**HOW TO COMPLETE THIS TASK**.
From the start of the records up to and including the line with "an eDreams Prime member", swap "airfare" for "ticket prices" and change nothing else. Give back only those lines, without the pictures.

[[ SOURCE INFORMATION open ]]

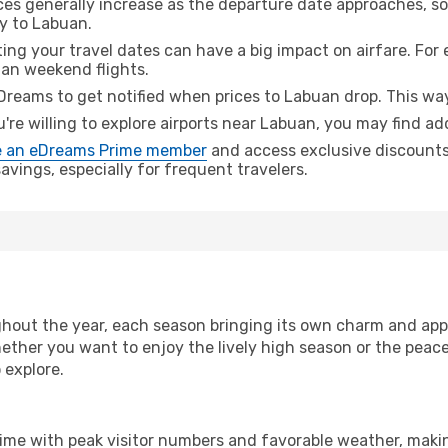
ices generally increase as the departure date approaches, s
ey to Labuan.
ing your travel dates can have a big impact on airfare. For 
han weekend flights.
Dreams to get notified when prices to Labuan drop. This way
u're willing to explore airports near Labuan, you may find add
 an eDreams Prime member
and access exclusive discounts o
vings, especially for frequent travelers.
hout the year, each season bringing its own charm and appe
hether you want to enjoy the lively high season or the peac
 explore.
time with peak visitor numbers and favorable weather, making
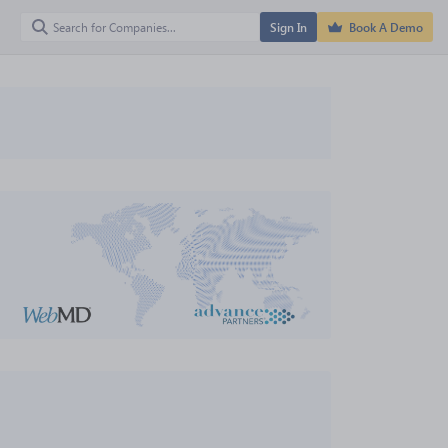
Sign In
Book A Demo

[[ SOURCE INFORMATION closed ]]

**TASK SOLUTION**.
ices generally increase as the departure date approaches, s
ey to Labuan.
ing your travel dates can have a big impact on ticket prices. For 
han weekend flights.
Dreams to get notified when prices to Labuan drop. This way
u're willing to explore airports near Labuan, you may find add
 an eDreams Prime member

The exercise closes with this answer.